Le Sb2S3 est déposé principalement sur du TiO2 dans la littérature. Les ions Sb3+ nécessaires sont seulement présents pour de faibles pH (inférieur à 3-4). A de tels pH le ZnO est dissout, c’est pour cela que le TiO2 est préféré. Le dépôt de Sb2S3 sur des nanostructures de ZnO est néanmoins possible, mais jamais mentionné par procédé SILAR [92].

Figure II-29 : (a) Image MET de nanoparticules de Sb2S3 sur du TiO2 mésoporeux [289] et (b) photocourant généré pour un film de TiO2 et des couches d’In2S3, de Bi2S3 et de Sb2S3 déposées sur du TiO2 par SILAR [290].

Les précurseurs utilisés pour le SILAR peuvent être les mêmes que pour le dépôt en bain chimique.
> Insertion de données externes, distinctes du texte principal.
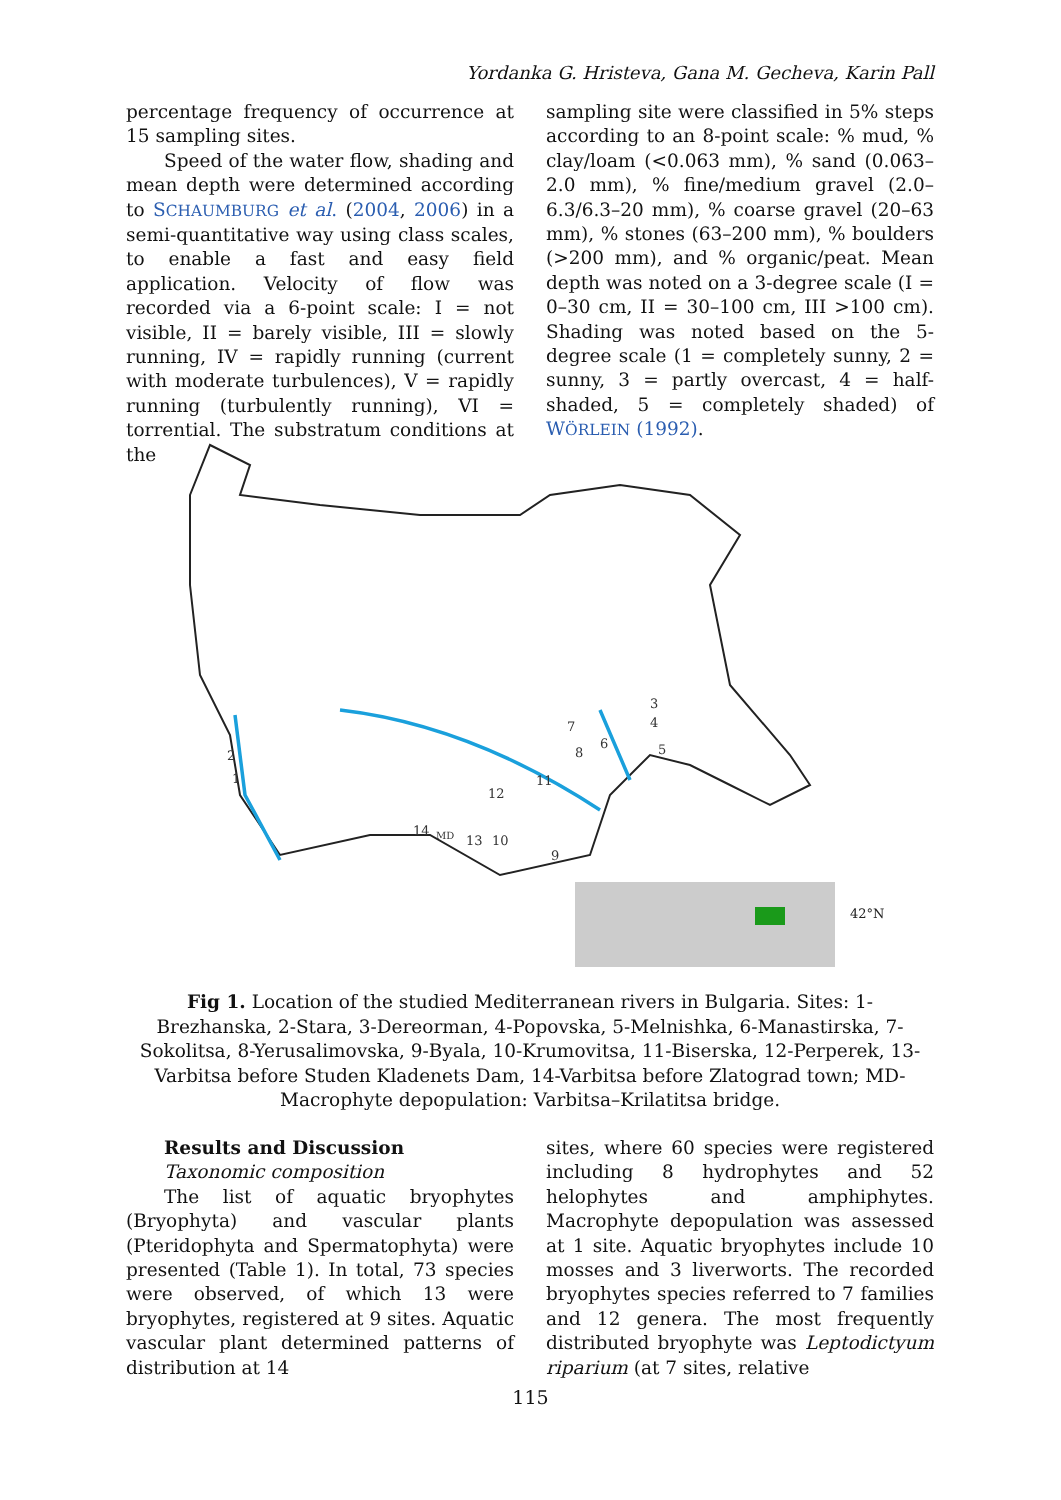Yordanka G. Hristeva, Gana M. Gecheva, Karin Pall
percentage frequency of occurrence at 15 sampling sites.
Speed of the water flow, shading and mean depth were determined according to SCHAUMBURG et al. (2004, 2006) in a semi-quantitative way using class scales, to enable a fast and easy field application. Velocity of flow was recorded via a 6-point scale: I = not visible, II = barely visible, III = slowly running, IV = rapidly running (current with moderate turbulences), V = rapidly running (turbulently running), VI = torrential. The substratum conditions at the
sampling site were classified in 5% steps according to an 8-point scale: % mud, % clay/loam (<0.063 mm), % sand (0.063–2.0 mm), % fine/medium gravel (2.0–6.3/6.3–20 mm), % coarse gravel (20–63 mm), % stones (63–200 mm), % boulders (>200 mm), and % organic/peat. Mean depth was noted on a 3-degree scale (I = 0–30 cm, II = 30–100 cm, III >100 cm). Shading was noted based on the 5-degree scale (1 = completely sunny, 2 = sunny, 3 = partly overcast, 4 = half-shaded, 5 = completely shaded) of WÖRLEIN (1992).
2
1
3
4
5
6
7
8
9
10
11
12
13
14
MD
42°N
Fig 1. Location of the studied Mediterranean rivers in Bulgaria. Sites: 1-Brezhanska, 2-Stara, 3-Dereorman, 4-Popovska, 5-Melnishka, 6-Manastirska, 7-Sokolitsa, 8-Yerusalimovska, 9-Byala, 10-Krumovitsa, 11-Biserska, 12-Perperek, 13-Varbitsa before Studen Kladenets Dam, 14-Varbitsa before Zlatograd town; MD-Macrophyte depopulation: Varbitsa–Krilatitsa bridge.
Results and Discussion
Taxonomic composition
The list of aquatic bryophytes (Bryophyta) and vascular plants (Pteridophyta and Spermatophyta) were presented (Table 1). In total, 73 species were observed, of which 13 were bryophytes, registered at 9 sites. Aquatic vascular plant determined patterns of distribution at 14
sites, where 60 species were registered including 8 hydrophytes and 52 helophytes and amphiphytes. Macrophyte depopulation was assessed at 1 site. Aquatic bryophytes include 10 mosses and 3 liverworts. The recorded bryophytes species referred to 7 families and 12 genera. The most frequently distributed bryophyte was Leptodictyum riparium (at 7 sites, relative
115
Néanmoins, le thiosulfate peut être remplacé par le sulfure de sodium (Na2S). Cela permet de réduire l’introduction d’atomes d’oxygène dans la couche. Cependant, le dépôt obtenu n’est jamais observé sous forme de couche homogène sur les nanostructures de TiO2, mais plus souvent sous forme d’agglomérats comme en témoigne la Figure II-29a représentant des nanoparticules de Sb2S3 déposées sur un film mésoporeux de TiO2 [289]. Malgré tout, le photocourrant généré avec un tel dépôt est relativement élevé en comparaison avec d’autres matériaux comme l’In2S3 ou le Bi2S3 (Figure II-29b) [290].

Figure II-30 : Absorption de la lumière d’une couche de Sb2S3 déposée sur du TiO2 par SILAR en fonction (a) du nombre de cycles (de 0 à 7 cycles) [288] et (b) de la température de cristallisation après dépôt [86].

Les propriétés optiques et électriques du matériau dépendent des paramètres SILAR et du recuit de cristallisation effectué après le dépôt. En effet, l’évolution de l’absorption de la lumière en Figure II-30a et II-30b est caractéristique de ces phénomènes. D’une part, l’absorption augmente avec le nombre de cycles SILAR (Figure II-30a) [288], donc avec l’épaisseur de matériau. D’autre part, le recuit de cristallisation joue également sur la qualité d’absorption du matériau en Figure II-30b [86]. En effet, un

recuit trop faible en température ne permet pas une bonne absorption de la lumière, entraînant la détérioration des caractéristiques photovoltaïques par la suite.